Pantas jika pilihan pemuda tampan itu jatuh kepadanya, pantas saja. Semua setuju mereka serasi. Aku yang dulu menentang di baris depan kini luluh melihat gadis yang siap dipinangnya. Gadis itu tak hanya elok, namun ada suatu keindahan tersembunyi yang aku ingin mencapai garis itu, garis yang membuat jurang perbedaan hingga pemuda itu tak memperdulikan keberadaanku.
Kini, aku ikhlas menyimpan segala rasa yang membuncah. Menjahit luka-luka mengangga, menunggunya kering dan bersiap membuka hati untuk seseorang yang lain.
"Bagaimana?" tanyamu melalui pesan singkat saat kita masih di masjid kampus.
"Cantik."
"Hey, ayolah, dia bukan sekadar cantik kan?"
Aku mengiyakan, dalam hati. Sungguh berat bibir ini mengakui ada wanita yang lebih pantas berada di sampingmu selain aku.
"Temui aku langsung, bukan dengan pesan singkat seperti ini!"

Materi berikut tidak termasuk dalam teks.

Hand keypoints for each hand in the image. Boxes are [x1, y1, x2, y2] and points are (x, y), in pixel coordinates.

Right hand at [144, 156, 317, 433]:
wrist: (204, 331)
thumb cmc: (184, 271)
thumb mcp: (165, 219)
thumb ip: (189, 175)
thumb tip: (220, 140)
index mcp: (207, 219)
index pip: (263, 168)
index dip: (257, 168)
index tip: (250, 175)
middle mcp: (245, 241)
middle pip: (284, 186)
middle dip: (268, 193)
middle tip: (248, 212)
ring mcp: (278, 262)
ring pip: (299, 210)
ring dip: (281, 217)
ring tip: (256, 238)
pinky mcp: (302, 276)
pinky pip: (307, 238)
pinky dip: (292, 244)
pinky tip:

Tak lama, pemuda pujaan hatiku itu berdiri di sampingku. Tersenyum manis sekali.
"Ya, ya, ya?"
Aku menarik nafas, "Upahnya?"
"Kukenalkan pasa Syamil, setuju?"
Aku menggeleng, aku tidak mau Syamil.
"Lalu kau mau apa?"
Aku mau kamu.
"Hey, jawab dong. Aku tidak bisa baca pikiran nih."
Senyum itu terpaksa aku hadirkan.
"Yes, punya keponakan baiknyaaaa."
Biar aku saja yang menyimpan rasa ini, susah merealisasikan mengingat kedekatan hubungan keluarga diantara kami.
"Jadi kapan mau bantu ngomong sama mama?"
"Maunya kapan?"
"Sekarang, yuk?"
Mataku melotot, sebesar itukah niatmu pada gadis manis itu?
"Hey, niat baik harus disegerakan, bukan?"
Aku mengangguk.
Gadis itu bukan hanya cantik, pandangannya yang teduh juga mulutnya yang indah melantukan ayat-ayat tanpa membuka lembaran kitab suci. Saat aku masih terbata ia sudah di luar kepala. Hai Nona, terima niat baik kakakku yah, jaga dia, tentang aku, semoga keikhlasan dihadirkan untuk menerima takdir kehidupan.